Its mission: Taking high resolution photographs that will help the county map drainage ditches.

It doesn’t sound like a particularly exciting assignment for a drone, and that’s partly the point.

“The message we’re trying to get out is, we’re not doing surveillance,” said Tim Briggs, a retired U.S. Navy officer who is president of AeroLogix GIS. “We’re not spying on people.”

Briggs said he’s the first commercial drone operator in Minnesota to get permission from the Federal Aviation Administration. Officially, Le Sueur County has the FAA’s “certificate of waiver or authorization,” because most for-profit entities haven’t been able to get permits to fly drones. Briggs has a contract with the county to do the work.

These are heady times for drone entrepreneurs. By the end of the year, the FAA will develop rules to open the airspace to small commercial unmanned aircraft systems. More than 90 companies nationwide have already petitioned the agency to get a jump on the expected drone race, and in recent weeks, the FAA granted seven petitions to companies to do film and video production, said Les Dorr, an FAA spokesman.

Not everyone is excited about the coming swarm of robotic air traffic. The potential for cameras hovering over homes and sidewalks, tracking someone’s every movement, has led to bipartisan proposals to limit the use of drones for surveillance.

It hasn’t helped that the government has been less than forthcoming about domestic drone operations. Journalists and civil liberties groups have had to file Freedom of Information Act requests to find out the names of the 1,500 permitted drone operators. The list is heavy on law enforcement, the military and universities. In Minnesota, the U.S. Border Patrol, the Army National Guard, the University of North Dakota and two units of the University of Minnesota have received drone privileges.

Not every government agency gets permission. When Otter Tail County tried to fly its own drone to check for beaver dams a few years ago, the FAA ordered it to stop.

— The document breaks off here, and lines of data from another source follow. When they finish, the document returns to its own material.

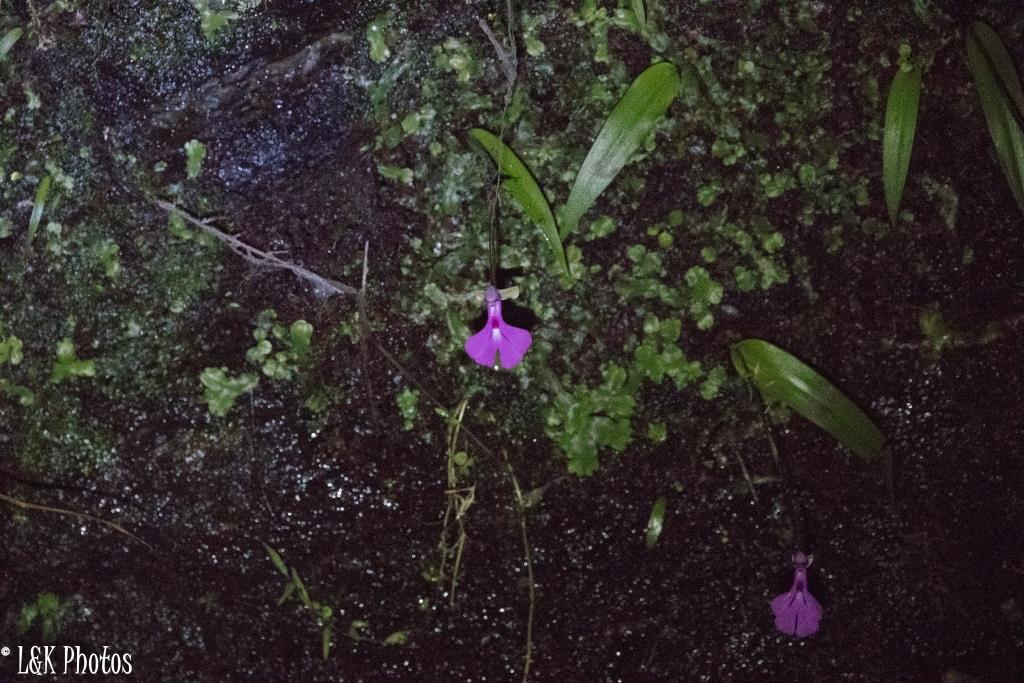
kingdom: Plantae
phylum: Tracheophyta
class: Liliopsida
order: Asparagales
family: Orchidaceae
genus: Cynorkis
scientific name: Cynorkis lowiana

“What we’re trying to achieve is to allow at least some limited commercial use of unmanned aircraft without posing danger to other airplanes or property on the ground,” Dorr said. “The FAA is a safety agency. We don’t really have the expertise to write privacy regulations, but we acknowledge those issues have to be addressed.”

Briggs is keenly aware of the public concerns about drones. The bigger obstacles have been government red tape and putting together a remote-controlled aircraft that can do the job.

After retiring from a 22-year active duty Navy career, Briggs started doing contract work with the Army. He installed and maintained geospatial photography systems in manned aircraft in Iraq and Afghanistan. In the off hours, he and others flew remote-controlled planes for fun.

Back home in New Prague, Briggs had an idea how to turn that hobby into a business. He approached the Le Sueur County board in 2013 with a proposal to do small-scale, on-demand imagery that could give them better information about what was happening on the land. Briggs said it could cost up to $80,000 to get fairly low-resolution images from a conventional flight. Briggs said he and the county agreed to a bargain price of $500 to $750 for the photographing a square mile.

After two previous models didn’t work out, Briggs cobbled together the craft he thinks can fulfill the mission. He bought the fiberglass and foam-core airframe from a company in the Czech Republic. Hobby dealers supplied most of the other equipment. A little door on the belly of the craft swings to the side when the camera is ready to take pictures. The whole thing weighs 23 pounds and costs $5,500 to $6,000, Briggs said.

Briggs also took charge of getting permission from the FAA. What was advertised as 60- to 90-day process took a year. Briggs agreed to stay 2 miles away from the two airports in the county, as well as all of the major settlements. The drone can fly 200 to 300 feet above the ground, except over structures, where it must stay 500 feet above them. It cannot go any higher than 600 feet.

Compared to the military’s fearsome-looking drones, which carry names like “Predator” and “Reaper,” Briggs’ smiley-face-yellow aircraft looks like a different animal. When the “AeroLogix GeoStar” swoops over the pastures and cornfields east of the Minnesota River, Briggs hopes people will see that there’s no reason to run and hide.